We’re staying at a small hotel (pretending that it is a B&B) called In Piazza Delle Signoria. It’s a hotel. The Leonardo room and the Botticelli room are both very nicely appointed in a sort of nouveau rich way—almost tasteful but not quite.
But the view? Unbelievable. And the location? Could not be beat.
The Leonardo room is large and has beautiful huge windows that open on the square. The only issue with the room (and this has more to do with this part of Florence than anything…kinda) is a tendency to fill with a whiff of sewer gas when it is sealed up. Opening the windows solves that problem.
The bedroom.
The bathroom is about as tiled as possible. It’s also a bit hot since the towel heater is on perpetual hellfire and damnation mode (it should be called fra savonarola). No turning that thing down. I suppose it would be nice if it burned up the swamp gas?!
We should also say that though the local wifi net is fast and well-designed, the ISP that the hotel is connected through must use a straw or semaphore flags. Expect delays and dropped connections.
And no need to practice your Italian, because I met only Americans staying here (if you count Canadians as Americans, that is). All very nice, interesting people.
On the other hand, the shower is awesome (esp for Europe).
All in all this is a very nice place to stay. We’ll give it a high four showerheads rating.

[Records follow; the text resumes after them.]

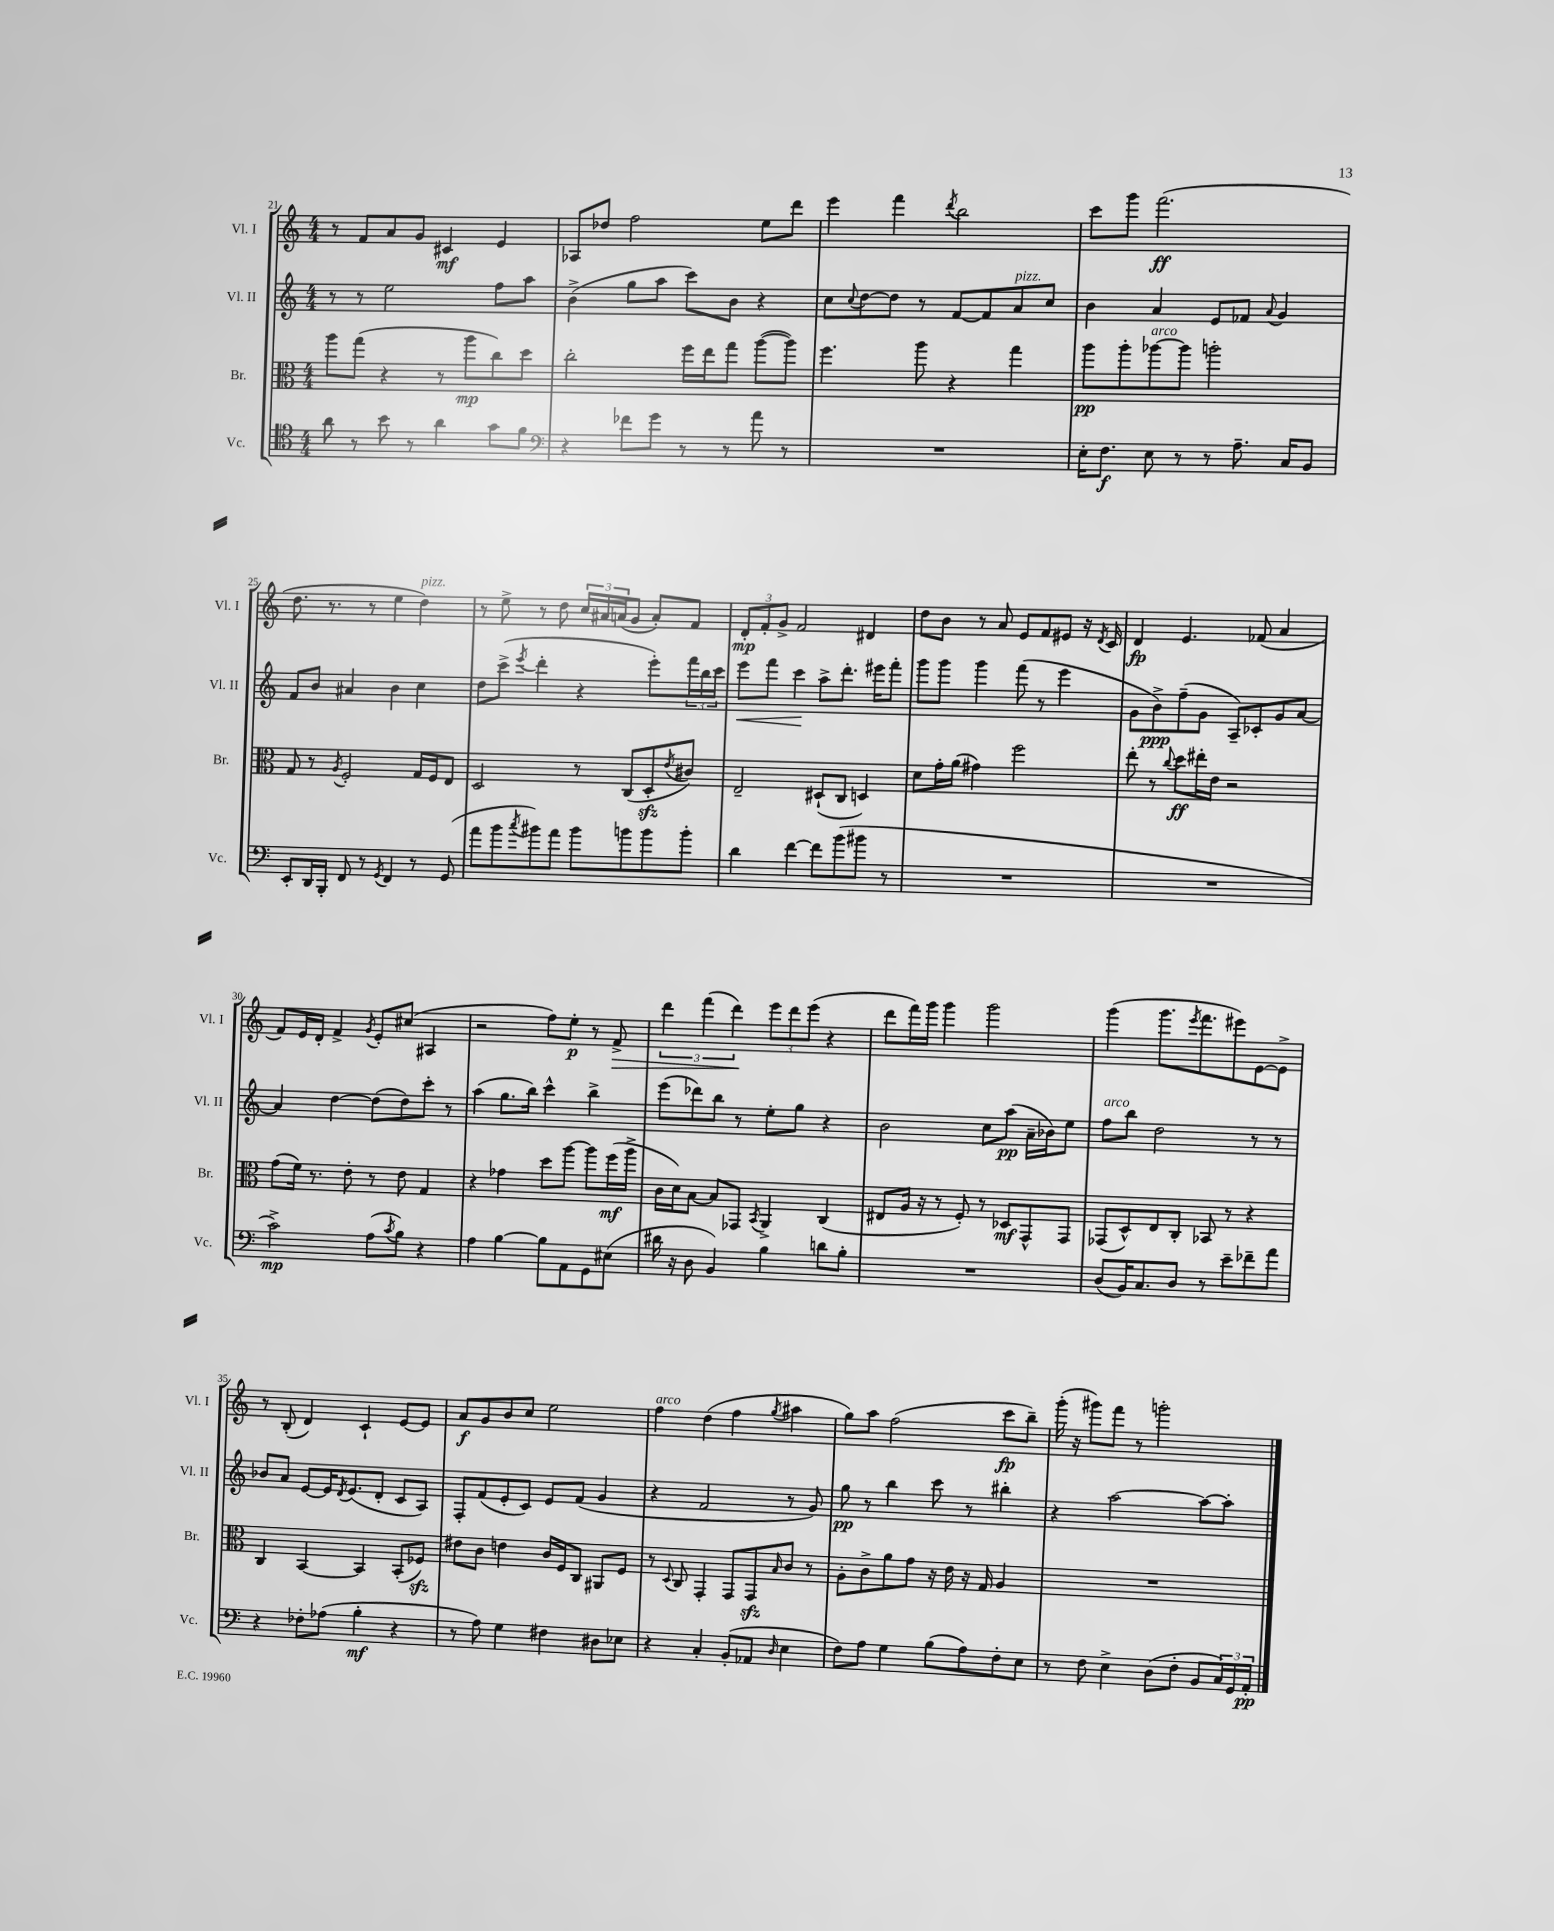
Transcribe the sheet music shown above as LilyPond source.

<<
\new StaffGroup <<
\new Staff = "s0" \with { instrumentName = "Vl. I" shortInstrumentName = "Vl. I" } {
    \clef treble \key c \major \numericTimeSignature \time 4/4
    r8 f'8 a'8 g'8 cis'4\mf e'4 |
    aes8 des''8 f''2 e''8 d'''8 |
    e'''4 f'''4 \acciaccatura { d'''8 } b''2 |
    c'''8 g'''8 f'''2.\ff( |
    d''8. r8. r8 e''4 d''4^\markup { \italic "pizz." }) |
    r8 e''8-> r8 d''8 \tuplet 3/2 { c''16 ais'16 a'16( } g'8 a'8-.) f'8 |
    \tuplet 3/2 { d'8-.\mp f'8-. g'8-> } f'2 dis'4 |
    d''8 b'8 r8 a'8 e'8 f'8 eis'8 r16 \acciaccatura { d'8 } c'16 |
    d'4\fp e'4. fes'8( a'4 |
    f'8) e'16 d'16-. f'4-> \acciaccatura { g'8 } e'8-. cis''8( ais4 |
    r2 f''8) e''8-.\p r8 f'8->\> |
    \tuplet 3/2 { d'''4 f'''4( d'''4\!) } \tuplet 3/2 { e'''8 d'''8 e'''8( } r4 |
    d'''8 f'''16) g'''16 g'''4 g'''2 |
    g'''4( g'''8. \acciaccatura { e'''8 } f'''8. eis'''8) e'8~ e'8-> |
    r8 b8-.( d'4) c'4-! e'8~ e'8 |
    a'8\f g'8 b'8 c''8 e''2 |
    f''4^\markup { \italic "arco" } d''4( f''4 \acciaccatura { g''8 } ais''4 |
    g''8) a''8 f''2( c'''8\fp b''8--) |
    g'''16-.( r16 gis'''8) f'''8 r8 g'''2-. \bar "|." |
}
\new Staff = "s1" \with { instrumentName = "Vl. II" shortInstrumentName = "Vl. II" } {
    \clef treble \key c \major \numericTimeSignature \time 4/4
    r8 r8 e''2 f''8 a''8 |
    b'4->( g''8 a''8 c'''8) b'8 r4 |
    c''8 \appoggiatura { c''8 } d''8~ d''8 r8 f'8~ f'8 a'8^\markup { \italic "pizz." } c''8 |
    b'4 a'4 e'8 fes'8 \appoggiatura { a'8 } g'4 |
    f'8 b'8 ais'4 b'4 c''4 |
    d''8 c'''8->( \acciaccatura { e'''8 } d'''4-. r4 e'''8-.) \tuplet 3/2 { f'''16 b''16 c'''16 } |
    e'''8\< f'''8 c'''4\! a''8-> d'''8.-. eis'''16 f'''8-. |
    g'''8 g'''8 g'''4 f'''8( r8 e'''4 |
    g'8 b'8->\ppp) f''8--( g'8 a8--) ces'8-. g'8 a'8~ |
    a'4 d''4~ d''8( d''8) c'''8-. r8 |
    a''4( g''8. b''16) c'''4-^ b''4-> |
    e'''8( des'''8) b''8 r8 e''8-. g''8 r4 |
    b'2 c''8 a''8\pp( a'16-- bes'16) e''8 |
    f''8^\markup { \italic "arco" } b''8 d''2 r8 r8 |
    bes'8 a'8 e'8~ e'16 \acciaccatura { d'8 } e'8.( d'8-. c'8 a8) |
    f8-. f'8( e'8-. c'8) e'8 f'8( g'4 |
    r4 f'2 r8 g'8) |
    g''8\pp r8 b''4 c'''8 r8 bis''4-. |
    r4 a''2~ a''8~ a''8-. \bar "|." |
}
\new Staff = "s2" \with { instrumentName = "Br." shortInstrumentName = "Br." } {
    \clef alto \key c \major \numericTimeSignature \time 4/4
    a''8 g''8( r4 r8 a''8\mp c''8) d''8 |
    c''2-. f''16 e''16 g''8 a''8~( a''8) |
    f''4. a''8 r4 g''4 |
    a''8\pp a''8-. aes''8~^\markup { \italic "arco" } aes''8 a''2-. |
    g8 r8 \acciaccatura { a8 } f2-. g16 f16 e8 |
    d2 r8 c8( d8-.\sfz \acciaccatura { e'8 } cis'8) |
    e2-- dis8-!( c8 d4) |
    d'8 g'16-. a'16( gis'4) f''2 |
    e''8-. r8 \appoggiatura { c''8 } d''8\ff eis''16-. e'16 r2 |
    g'8( f'16) r8. e'8-. r8 e'8 g4 |
    r4 ges'4 d''8 a''8~ a''8 f''16\mf( a''16-> |
    c'16 d'16) b8~ b8 ges,8 \acciaccatura { b,8 } a,4-> c4( |
    eis8 a16 r16 r8 f8-.) r8 des8\mf g,8-^ g,8 |
    ges,8( d8-^) e8 c8-. bes,8 r8 r4 |
    c4 b,4~ b,4 b,8-.( fes8\sfz) |
    eis'8 c'8 e'4 c'16 f16 c8 ais,8 f8 |
    r8 \appoggiatura { d8 } c8 g,4-. g,8 g,8\sfz \grace { b16 } c'8 r8 |
    a8-. c'8-> a'8 g'8 r16 e'16 r16 g16 a4 |
    R1 \bar "|." |
}
\new Staff = "s3" \with { instrumentName = "Vc." shortInstrumentName = "Vc." } {
    \clef tenor \key c \major \numericTimeSignature \time 4/4
    a'8 r8 b'8 r8 a'4 g'8 f'8 |
    \clef bass r4 fes'8 g'8 r8 r8 a'8 r8 |
    R1 |
    e16-. f8.\f e8 r8 r8 a8.-- c16 b,8 |
    e,8-. d,16 b,,16-. f,8 r8 \acciaccatura { g,8 } f,4 r8 g,8( |
    a'8 b'8 \acciaccatura { c''8 } bis'8) a'8 bis'8 b'8 b'8 b'8-. |
    d'4 f'4~ f'8 b'8( bis'8 r8 |
    R1 |
    R1 |
    c'2->\mp) a8( \acciaccatura { c'8 } b8) r4 |
    a4 b4~ b8 a,8 g,8 eis8( |
    dis'16 r16 d8 b,4) b4 d'8 b8-. |
    R1 |
    d8( b,16) c8. d8 r8 e'8-- fes'8-- a'8 |
    r4 fes8-. aes8( b4-.\mf r4 |
    r8 a8) g4 fis4 dis8 ees8 |
    r4 c4-. b,8-.( aes,8 \grace { d16 } e4 |
    f8) a8 g4 b8( a8) f8-. e8 |
    r8 f8 e4-> d8( f8-. b,8 \tuplet 3/2 { c16) g,16 a,16-.\pp } \bar "|." |
}
>>
>>
\layout { \context { \Score currentBarNumber = #21 } }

Some advice if you stay at this hotel. Do not ask the night managers (as the case may be) where to eat. We were directed to the worst meal on this trip at the truly awful Acqua al 2. We have heard from locals that it used to be good. It is not good at all now. How could you be any good shoving 300 Americans through night after night?! After complaining (in Italian no less), the owner cooked me some very nice penne with their signature sauce. But the stuff we were served before that was truly awful. Avoid this horrible restaurant. (And note for the record that picking a non-tourist restaurant in Florence is an NP Hard problem.) A discussion with Monica cleared up the bad data problem I hope. She seemed to know better than the very nice but clueless night manager (a labrador retriever?).
Fortunately we were joined by Stefano the next night for a delightful and delicious meal at Il Latini which was so much more genuine, delicious, and Florentine that it is hard to imagine the difference.
Day 1: San Lorenzo market (many leather goods). The Uffizi. Shopping in Oltrarno. Buying shoes and all the other stuff that entails from Jennifer Tattanelli at Casini.
Day 2: Bargello, then Academia delle belli arti (for David of course), followed by a very late lunch at a local enoteca. Then the most important part of the day. Eli’s haircut at Ciro (thank you Jennifer) where Marco was not only fabuloso, but careful and kind as Eli had his first real cut in 8 years. He looks great. We topped things off before dinner with a trip up the Torre.
Dinner at Golden View was excellent. Not only was everything superb: there was jazz, modern art, buontalenti gelato, and Grappa della cantina privata bocchino 1994. Best meal in Firenze by several kilometers.
But the devil may care, even as its head is removed.